EXERCISE DESCRIPTION
Reproduce verbatim the lines running from the start of the records through the line containing "peut-être un tuyau.", including that line, and output nothing else.

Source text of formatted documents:
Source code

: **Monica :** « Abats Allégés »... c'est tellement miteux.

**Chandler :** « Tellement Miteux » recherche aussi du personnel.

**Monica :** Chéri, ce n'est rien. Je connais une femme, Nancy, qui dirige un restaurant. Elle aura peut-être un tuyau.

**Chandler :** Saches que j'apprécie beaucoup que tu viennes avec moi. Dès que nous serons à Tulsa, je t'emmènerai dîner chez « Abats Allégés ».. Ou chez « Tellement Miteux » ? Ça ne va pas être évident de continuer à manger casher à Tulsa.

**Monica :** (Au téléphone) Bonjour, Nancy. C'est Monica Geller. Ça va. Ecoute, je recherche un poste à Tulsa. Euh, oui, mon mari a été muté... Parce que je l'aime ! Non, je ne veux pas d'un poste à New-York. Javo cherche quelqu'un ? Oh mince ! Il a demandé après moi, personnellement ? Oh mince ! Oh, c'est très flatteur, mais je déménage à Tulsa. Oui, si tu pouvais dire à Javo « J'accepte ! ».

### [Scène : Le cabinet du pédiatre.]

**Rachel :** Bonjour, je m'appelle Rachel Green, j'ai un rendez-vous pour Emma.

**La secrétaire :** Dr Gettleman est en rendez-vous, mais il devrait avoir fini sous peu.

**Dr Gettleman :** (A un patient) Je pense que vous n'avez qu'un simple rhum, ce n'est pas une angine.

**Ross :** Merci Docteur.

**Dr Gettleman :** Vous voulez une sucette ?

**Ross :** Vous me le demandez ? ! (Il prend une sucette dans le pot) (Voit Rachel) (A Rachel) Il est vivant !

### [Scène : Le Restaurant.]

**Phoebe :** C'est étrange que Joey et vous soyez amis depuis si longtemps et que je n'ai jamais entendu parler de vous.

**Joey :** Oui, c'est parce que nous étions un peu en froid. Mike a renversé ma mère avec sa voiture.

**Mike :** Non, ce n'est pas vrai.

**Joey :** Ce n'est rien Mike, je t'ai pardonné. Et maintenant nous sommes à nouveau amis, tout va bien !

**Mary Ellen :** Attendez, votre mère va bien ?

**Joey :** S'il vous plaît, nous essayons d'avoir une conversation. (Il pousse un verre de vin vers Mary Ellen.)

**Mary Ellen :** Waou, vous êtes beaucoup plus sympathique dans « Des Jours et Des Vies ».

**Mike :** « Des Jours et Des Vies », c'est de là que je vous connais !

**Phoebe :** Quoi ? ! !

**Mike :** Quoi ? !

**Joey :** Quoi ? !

ANSWER TO THE PROBLEM
Source code

: **Monica :** « Abats Allégés »... c'est tellement miteux.

**Chandler :** « Tellement Miteux » recherche aussi du personnel.

**Monica :** Chéri, ce n'est rien. Je connais une femme, Nancy, qui dirige un restaurant. Elle aura peut-être un tuyau.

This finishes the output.